The copy you produce must repeat each record exactly and contain no pictures.
TASK DATA Block Start
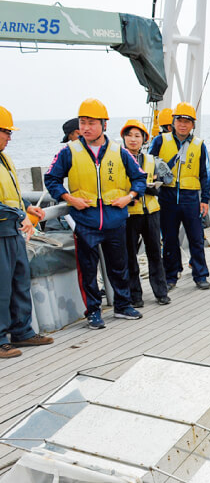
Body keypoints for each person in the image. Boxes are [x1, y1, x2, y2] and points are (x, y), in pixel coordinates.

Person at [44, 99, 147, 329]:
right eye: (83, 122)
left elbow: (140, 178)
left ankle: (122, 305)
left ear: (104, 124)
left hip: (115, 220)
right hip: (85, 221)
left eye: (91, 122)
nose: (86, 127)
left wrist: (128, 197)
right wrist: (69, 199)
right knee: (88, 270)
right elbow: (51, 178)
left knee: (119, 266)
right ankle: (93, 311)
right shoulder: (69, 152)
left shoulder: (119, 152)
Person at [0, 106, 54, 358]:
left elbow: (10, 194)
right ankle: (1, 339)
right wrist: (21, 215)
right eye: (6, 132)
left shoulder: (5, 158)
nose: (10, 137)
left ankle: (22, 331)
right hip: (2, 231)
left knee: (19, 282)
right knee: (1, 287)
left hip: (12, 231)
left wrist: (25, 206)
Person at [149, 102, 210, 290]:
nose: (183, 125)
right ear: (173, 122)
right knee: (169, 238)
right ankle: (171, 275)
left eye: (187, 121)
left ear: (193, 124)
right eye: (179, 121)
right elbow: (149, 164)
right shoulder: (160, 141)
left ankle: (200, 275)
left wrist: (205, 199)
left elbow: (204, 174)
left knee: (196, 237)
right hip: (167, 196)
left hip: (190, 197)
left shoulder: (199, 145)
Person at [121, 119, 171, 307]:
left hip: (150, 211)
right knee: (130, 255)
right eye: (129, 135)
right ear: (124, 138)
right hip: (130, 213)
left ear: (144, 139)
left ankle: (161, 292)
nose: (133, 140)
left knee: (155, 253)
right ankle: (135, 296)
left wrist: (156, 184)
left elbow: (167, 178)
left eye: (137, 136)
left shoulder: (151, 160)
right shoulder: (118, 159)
TASK DATA Block End
PROBLEM SOLUTION ->
Body keypoints for each person in the image. Boxes are [x1, y1, x2, y2] and points are (x, y), in pixel coordinates.

Person at [44, 99, 147, 329]:
right eye: (83, 122)
left elbow: (140, 178)
left ankle: (122, 305)
left ear: (104, 124)
left hip: (115, 220)
right hip: (85, 221)
left eye: (91, 122)
nose: (86, 127)
left wrist: (128, 197)
right wrist: (69, 199)
right knee: (88, 270)
right elbow: (51, 178)
left knee: (119, 266)
right ankle: (93, 311)
right shoulder: (69, 152)
left shoulder: (119, 152)
Person at [0, 106, 54, 358]:
left elbow: (10, 194)
right ankle: (1, 339)
right wrist: (21, 215)
right eye: (6, 132)
left shoulder: (5, 158)
nose: (10, 137)
left ankle: (22, 331)
right hip: (2, 231)
left knee: (19, 282)
right knee: (1, 287)
left hip: (12, 231)
left wrist: (25, 206)
Person at [149, 102, 210, 290]:
nose: (183, 125)
right ear: (173, 122)
right knee: (169, 238)
right ankle: (171, 275)
left eye: (187, 121)
left ear: (193, 124)
right eye: (179, 121)
right elbow: (149, 164)
right shoulder: (160, 141)
left ankle: (200, 275)
left wrist: (205, 199)
left elbow: (204, 174)
left knee: (196, 237)
right hip: (167, 196)
left hip: (190, 197)
left shoulder: (199, 145)
Person at [121, 119, 171, 307]:
left hip: (150, 211)
right knee: (130, 255)
right eye: (129, 135)
right ear: (124, 138)
right hip: (130, 213)
left ear: (144, 139)
left ankle: (161, 292)
nose: (133, 140)
left knee: (155, 253)
right ankle: (135, 296)
left wrist: (156, 184)
left elbow: (167, 178)
left eye: (137, 136)
left shoulder: (151, 160)
right shoulder: (118, 159)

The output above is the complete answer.